*** Block opens ***

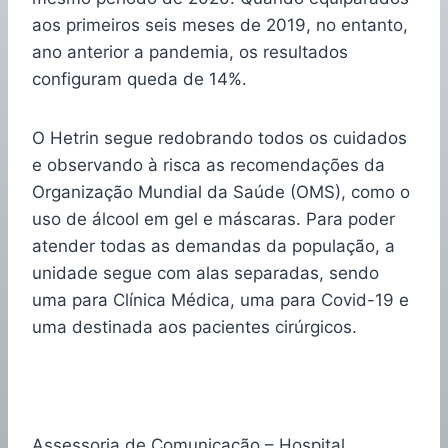
aos primeiros seis meses de 2019, no entanto,
ano anterior a pandemia, os resultados
configuram queda de 14%.
O Hetrin segue redobrando todos os cuidados
e observando à risca as recomendações da
Organização Mundial da Saúde (OMS), como o
uso de álcool em gel e máscaras. Para poder
atender todas as demandas da população, a
unidade segue com alas separadas, sendo
uma para Clínica Médica, uma para Covid-19 e
uma destinada aos pacientes cirúrgicos.
Assessoria de Comunicação – Hospital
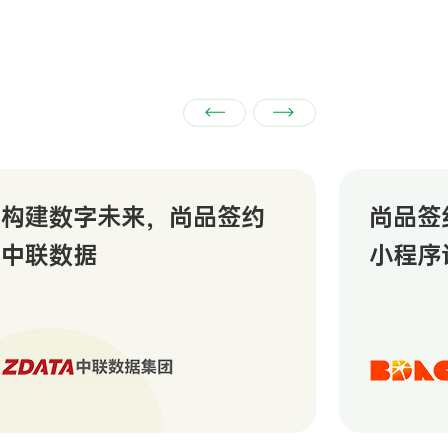
构建数字未来，尚品签约
尚品签
中联数据
小程序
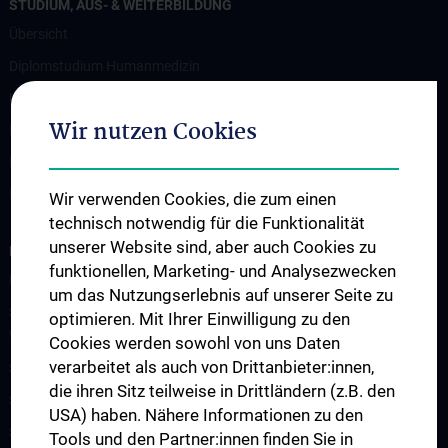
STUDIUM, AUS- & WEITERBILDUNG
Übersicht
Diplomstudium Humanmedizin
Universitätslehrgänge
Wir nutzen Cookies
Doktoratsprogramm - Public Health
Doktoratsprogramm - Epidemiology
KPJ Public Health
Wir verwenden Cookies, die zum einen
technisch notwendig für die Funktionalität
unserer Website sind, aber auch Cookies zu
FORSCHUNG
funktionellen, Marketing- und Analysezwecken
Übersicht
um das Nutzungserlebnis auf unserer Seite zu
Studienteilnahme „Social Media Inhalte und psychisches
optimieren. Mit Ihrer Einwilligung zu den
Wohlbefinden“
Cookies werden sowohl von uns Daten
verarbeitet als auch von Drittanbieter:innen,
Studienteilnahme „Krisendarstellungen in Filmen“
die ihren Sitz teilweise in Drittländern (z.B. den
Studienteilnahme POTS
USA) haben. Nähere Informationen zu den
Studienteilnahme S2H - Amber Study
Tools und den Partner:innen finden Sie in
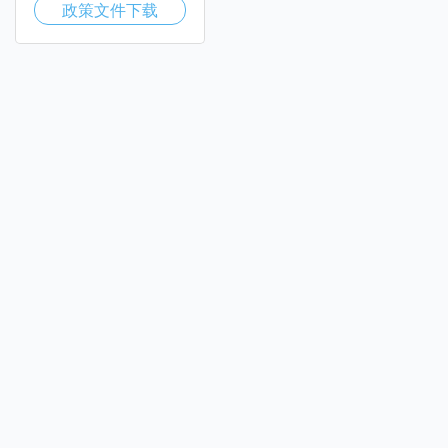
政策文件下载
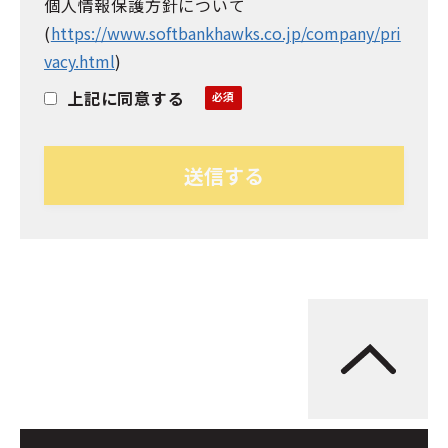
個人情報保護方針について
(
https://www.softbankhawks.co.jp/company/pri
vacy.html
)
上記に同意する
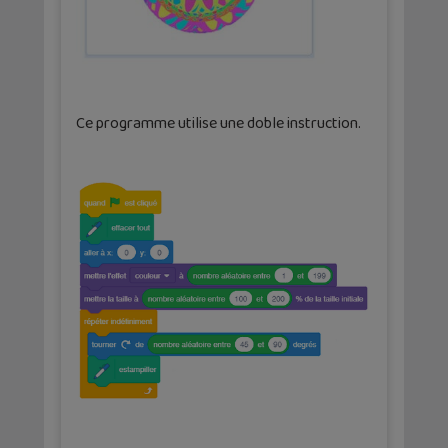
Ce programme utilise une doble instruction.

*** Block closes ***

INSTRUCTIONS FOR THE TASK >>
Retype each line above exactly and leave out any picture.

TASK RESPONSE >>
aos primeiros seis meses de 2019, no entanto,
ano anterior a pandemia, os resultados
configuram queda de 14%.
O Hetrin segue redobrando todos os cuidados
e observando à risca as recomendações da
Organização Mundial da Saúde (OMS), como o
uso de álcool em gel e máscaras. Para poder
atender todas as demandas da população, a
unidade segue com alas separadas, sendo
uma para Clínica Médica, uma para Covid-19 e
uma destinada aos pacientes cirúrgicos.
Assessoria de Comunicação – Hospital
构建数字未来，尚品签约
尚品签
中联数据
小程序
STUDIUM, AUS- & WEITERBILDUNG
Übersicht
Diplomstudium Humanmedizin
Universitätslehrgänge
Wir nutzen Cookies
Doktoratsprogramm - Public Health
Doktoratsprogramm - Epidemiology
KPJ Public Health
Wir verwenden Cookies, die zum einen
technisch notwendig für die Funktionalität
unserer Website sind, aber auch Cookies zu
FORSCHUNG
funktionellen, Marketing- und Analysezwecken
Übersicht
um das Nutzungserlebnis auf unserer Seite zu
Studienteilnahme „Social Media Inhalte und psychisches
optimieren. Mit Ihrer Einwilligung zu den
Wohlbefinden“
Cookies werden sowohl von uns Daten
verarbeitet als auch von Drittanbieter:innen,
Studienteilnahme „Krisendarstellungen in Filmen“
die ihren Sitz teilweise in Drittländern (z.B. den
Studienteilnahme POTS
USA) haben. Nähere Informationen zu den
Studienteilnahme S2H - Amber Study
Tools und den Partner:innen finden Sie in
政策文件下载
個人情報保護方針について
(
https://www.softbankhawks.co.jp/company/pri
vacy.html
)
上記に同意する
Ce programme utilise une doble instruction.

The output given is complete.